Objective:
Convert the stretch of records from the start through the line containing "Dot at: (224, 234)" into a JSON list of strings, one string per line, with blank lines omitted. Include no other lines.

=======

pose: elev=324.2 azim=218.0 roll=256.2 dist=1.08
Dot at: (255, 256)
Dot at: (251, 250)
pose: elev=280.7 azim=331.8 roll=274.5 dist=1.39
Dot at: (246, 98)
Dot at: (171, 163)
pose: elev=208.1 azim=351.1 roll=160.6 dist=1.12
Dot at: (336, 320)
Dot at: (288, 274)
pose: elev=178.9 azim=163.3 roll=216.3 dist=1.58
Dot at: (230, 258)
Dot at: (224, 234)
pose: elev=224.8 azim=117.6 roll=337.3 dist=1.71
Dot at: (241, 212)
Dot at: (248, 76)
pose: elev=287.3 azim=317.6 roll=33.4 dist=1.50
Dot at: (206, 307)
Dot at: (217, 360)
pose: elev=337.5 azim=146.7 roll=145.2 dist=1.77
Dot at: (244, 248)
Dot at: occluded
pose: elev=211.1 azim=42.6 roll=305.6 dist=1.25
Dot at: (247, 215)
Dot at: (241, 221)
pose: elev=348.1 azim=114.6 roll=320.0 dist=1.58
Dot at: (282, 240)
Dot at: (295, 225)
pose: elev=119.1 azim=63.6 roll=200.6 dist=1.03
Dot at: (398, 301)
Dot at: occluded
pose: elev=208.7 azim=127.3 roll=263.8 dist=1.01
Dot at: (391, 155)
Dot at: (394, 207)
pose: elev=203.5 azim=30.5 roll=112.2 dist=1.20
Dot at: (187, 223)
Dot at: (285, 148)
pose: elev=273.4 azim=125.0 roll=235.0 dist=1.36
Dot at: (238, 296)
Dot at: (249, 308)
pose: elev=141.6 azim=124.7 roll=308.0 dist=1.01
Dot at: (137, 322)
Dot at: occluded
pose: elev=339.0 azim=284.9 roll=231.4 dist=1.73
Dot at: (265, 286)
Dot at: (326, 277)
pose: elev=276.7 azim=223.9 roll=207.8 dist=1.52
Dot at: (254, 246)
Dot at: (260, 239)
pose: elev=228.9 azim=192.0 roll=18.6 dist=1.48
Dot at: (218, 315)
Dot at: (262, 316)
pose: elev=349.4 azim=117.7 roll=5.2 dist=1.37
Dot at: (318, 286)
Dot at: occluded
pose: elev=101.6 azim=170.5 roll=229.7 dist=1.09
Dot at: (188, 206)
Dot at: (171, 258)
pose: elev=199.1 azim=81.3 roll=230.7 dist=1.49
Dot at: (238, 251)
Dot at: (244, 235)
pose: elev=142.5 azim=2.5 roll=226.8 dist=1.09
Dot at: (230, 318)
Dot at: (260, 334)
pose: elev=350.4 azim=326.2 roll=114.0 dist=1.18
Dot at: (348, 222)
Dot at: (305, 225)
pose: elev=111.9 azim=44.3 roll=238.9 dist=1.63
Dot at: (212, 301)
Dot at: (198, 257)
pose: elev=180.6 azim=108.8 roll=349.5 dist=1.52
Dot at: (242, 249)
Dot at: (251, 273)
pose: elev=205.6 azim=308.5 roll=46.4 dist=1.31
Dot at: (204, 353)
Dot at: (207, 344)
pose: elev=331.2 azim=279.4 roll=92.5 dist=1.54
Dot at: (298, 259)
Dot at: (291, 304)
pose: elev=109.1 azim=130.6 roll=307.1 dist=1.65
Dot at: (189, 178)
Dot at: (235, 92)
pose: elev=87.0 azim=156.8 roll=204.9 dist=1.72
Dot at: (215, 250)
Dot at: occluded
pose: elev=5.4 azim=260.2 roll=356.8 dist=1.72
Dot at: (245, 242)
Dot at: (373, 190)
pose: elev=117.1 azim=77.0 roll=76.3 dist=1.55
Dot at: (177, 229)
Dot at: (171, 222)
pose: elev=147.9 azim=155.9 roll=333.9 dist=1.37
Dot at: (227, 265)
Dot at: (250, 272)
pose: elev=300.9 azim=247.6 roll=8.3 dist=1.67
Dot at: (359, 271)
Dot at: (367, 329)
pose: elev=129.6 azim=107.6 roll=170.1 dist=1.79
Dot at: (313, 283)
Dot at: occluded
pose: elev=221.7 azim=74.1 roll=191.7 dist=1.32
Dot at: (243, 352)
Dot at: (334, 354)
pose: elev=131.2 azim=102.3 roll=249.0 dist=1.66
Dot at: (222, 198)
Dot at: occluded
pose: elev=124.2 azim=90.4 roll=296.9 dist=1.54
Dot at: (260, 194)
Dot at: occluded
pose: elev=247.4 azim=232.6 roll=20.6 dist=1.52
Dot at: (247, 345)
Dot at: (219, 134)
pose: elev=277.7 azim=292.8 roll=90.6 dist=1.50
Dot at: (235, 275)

=======

Reply to the exercise:
[
  "pose: elev=324.2 azim=218.0 roll=256.2 dist=1.08",
  "Dot at: (255, 256)",
  "Dot at: (251, 250)",
  "pose: elev=280.7 azim=331.8 roll=274.5 dist=1.39",
  "Dot at: (246, 98)",
  "Dot at: (171, 163)",
  "pose: elev=208.1 azim=351.1 roll=160.6 dist=1.12",
  "Dot at: (336, 320)",
  "Dot at: (288, 274)",
  "pose: elev=178.9 azim=163.3 roll=216.3 dist=1.58",
  "Dot at: (230, 258)",
  "Dot at: (224, 234)"
]